----- PROVIDED DATA -----
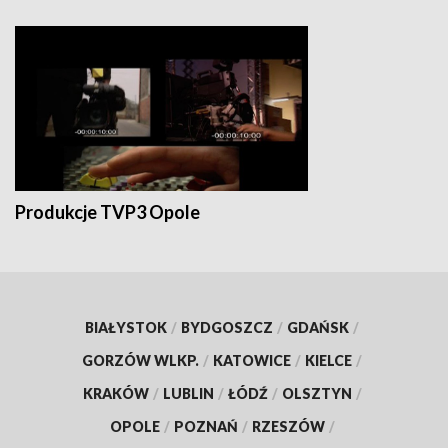
Produkcje TVP3 Opole
BIAŁYSTOK
/
BYDGOSZCZ
/
GDAŃSK
/
GORZÓW WLKP.
/
KATOWICE
/
KIELCE
/
KRAKÓW
/
LUBLIN
/
ŁÓDŹ
/
OLSZTYN
/
OPOLE
/
POZNAŃ
/
RZESZÓW
/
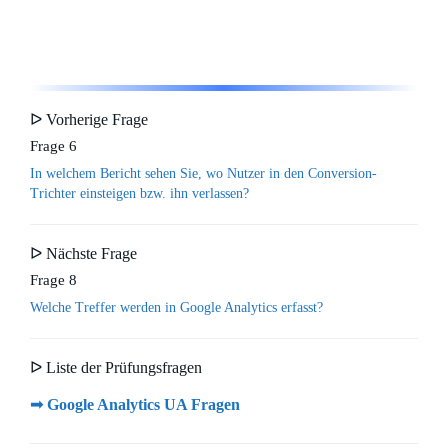
ᐅ Vorherige Frage
Frage 6
In welchem Bericht sehen Sie, wo Nutzer in den Conversion-
Trichter einsteigen bzw. ihn verlassen?
ᐅ Nächste Frage
Frage 8
Welche Treffer werden in Google Analytics erfasst?
ᐅ Liste der Prüfungsfragen
➟ Google Analytics UA Fragen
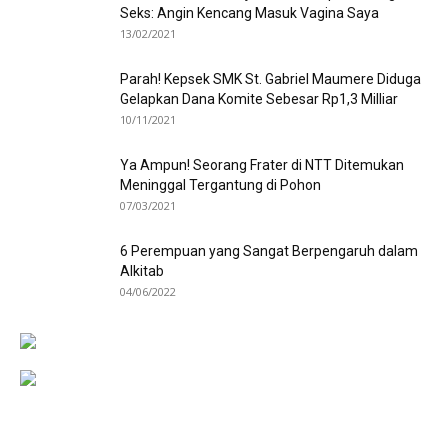
Seks: Angin Kencang Masuk Vagina Saya
13/02/2021
Parah! Kepsek SMK St. Gabriel Maumere Diduga
Gelapkan Dana Komite Sebesar Rp1,3 Milliar
10/11/2021
Ya Ampun! Seorang Frater di NTT Ditemukan
Meninggal Tergantung di Pohon
07/03/2021
6 Perempuan yang Sangat Berpengaruh dalam
Alkitab
04/06/2022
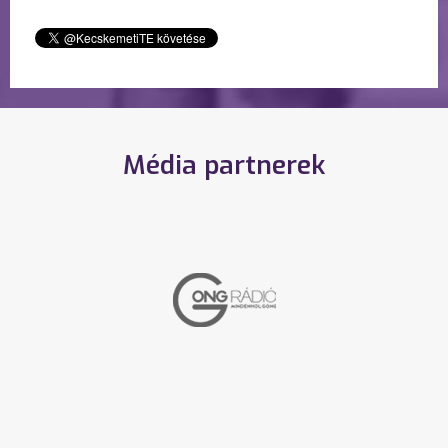
Média partnerek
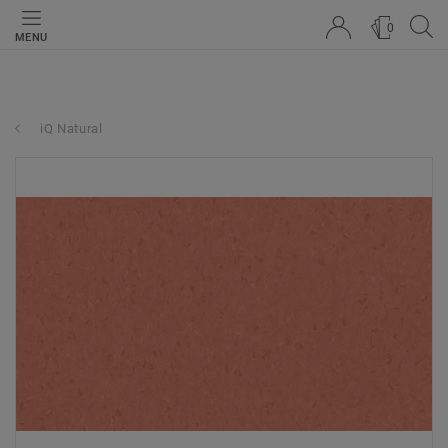
0
MENU
iQ Natural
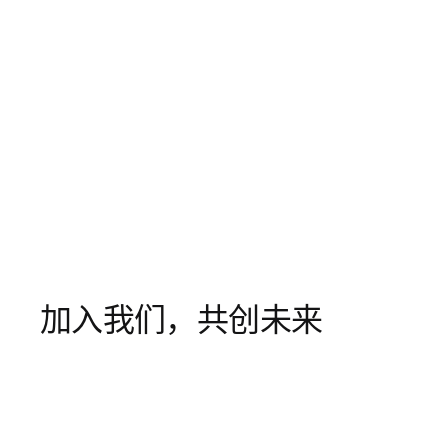
加入我们，共创未来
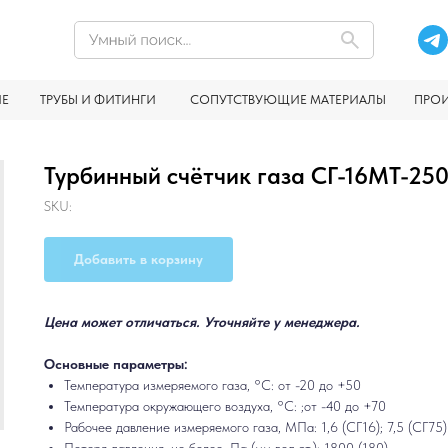
ИЕ
ТРУБЫ И ФИТИНГИ
СОПУТСТВУЮЩИЕ МАТЕРИАЛЫ
ПРО
Турбинный счётчик газа СГ-16МТ-250
SKU:
Добавить в корзину
Цена может отличаться. Уточняйте у менеджера.
Основные параметры:
Температура измеряемого газа, °С: от -20 до +50
Температура окружающего воздуха, °С: ;от -40 до +70
Рабочее давление измеряемого газа, МПа: 1,6 (СГ16); 7,5 (СГ75)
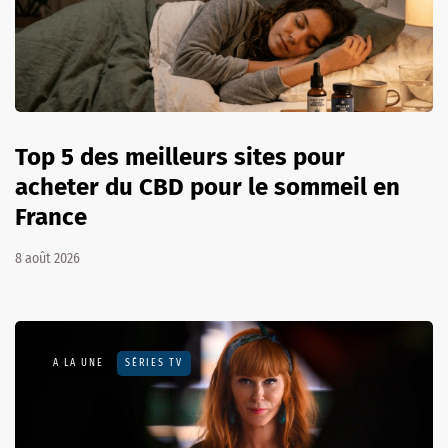
Top 5 des meilleurs sites pour
acheter du CBD pour le sommeil en
France
8 août 2026
A LA UNE
SÉRIES TV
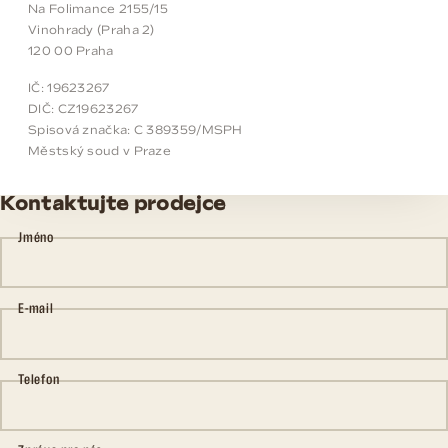
Na Folimance 2155/15
Vinohrady (Praha 2)
120 00 Praha
IČ: 19623267
DIČ: CZ19623267
Spisová značka: C 389359/MSPH
Městský soud v Praze
Kontaktujte prodejce
Jméno
E-mail
Telefon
-----
» REQUIRED ACTION
Write out every one of the lines above word for word, and leave the pictures out of your answer.

» PROBLEM SOLUTION
Produkcje TVP3 Opole
BIAŁYSTOK
/
BYDGOSZCZ
/
GDAŃSK
/
GORZÓW WLKP.
/
KATOWICE
/
KIELCE
/
KRAKÓW
/
LUBLIN
/
ŁÓDŹ
/
OLSZTYN
/
OPOLE
/
POZNAŃ
/
RZESZÓW
/
ᐅ Vorherige Frage
Frage 6
In welchem Bericht sehen Sie, wo Nutzer in den Conversion-
Trichter einsteigen bzw. ihn verlassen?
ᐅ Nächste Frage
Frage 8
Welche Treffer werden in Google Analytics erfasst?
ᐅ Liste der Prüfungsfragen
➟ Google Analytics UA Fragen
Seks: Angin Kencang Masuk Vagina Saya
13/02/2021
Parah! Kepsek SMK St. Gabriel Maumere Diduga
Gelapkan Dana Komite Sebesar Rp1,3 Milliar
10/11/2021
Ya Ampun! Seorang Frater di NTT Ditemukan
Meninggal Tergantung di Pohon
07/03/2021
6 Perempuan yang Sangat Berpengaruh dalam
Alkitab
04/06/2022
Média partnerek
0
MENU
iQ Natural
加入我们，共创未来
ИЕ
ТРУБЫ И ФИТИНГИ
СОПУТСТВУЮЩИЕ МАТЕРИАЛЫ
ПРО
Турбинный счётчик газа СГ-16МТ-250
SKU:
Добавить в корзину
Цена может отличаться. Уточняйте у менеджера.
Основные параметры:
Температура измеряемого газа, °С: от -20 до +50
Температура окружающего воздуха, °С: ;от -40 до +70
Рабочее давление измеряемого газа, МПа: 1,6 (СГ16); 7,5 (СГ75)
Top 5 des meilleurs sites pour
acheter du CBD pour le sommeil en
France
8 août 2026
A LA UNE
SÉRIES TV
Na Folimance 2155/15
Vinohrady (Praha 2)
120 00 Praha
IČ: 19623267
DIČ: CZ19623267
Spisová značka: C 389359/MSPH
Městský soud v Praze
Kontaktujte prodejce
Jméno
E-mail
Telefon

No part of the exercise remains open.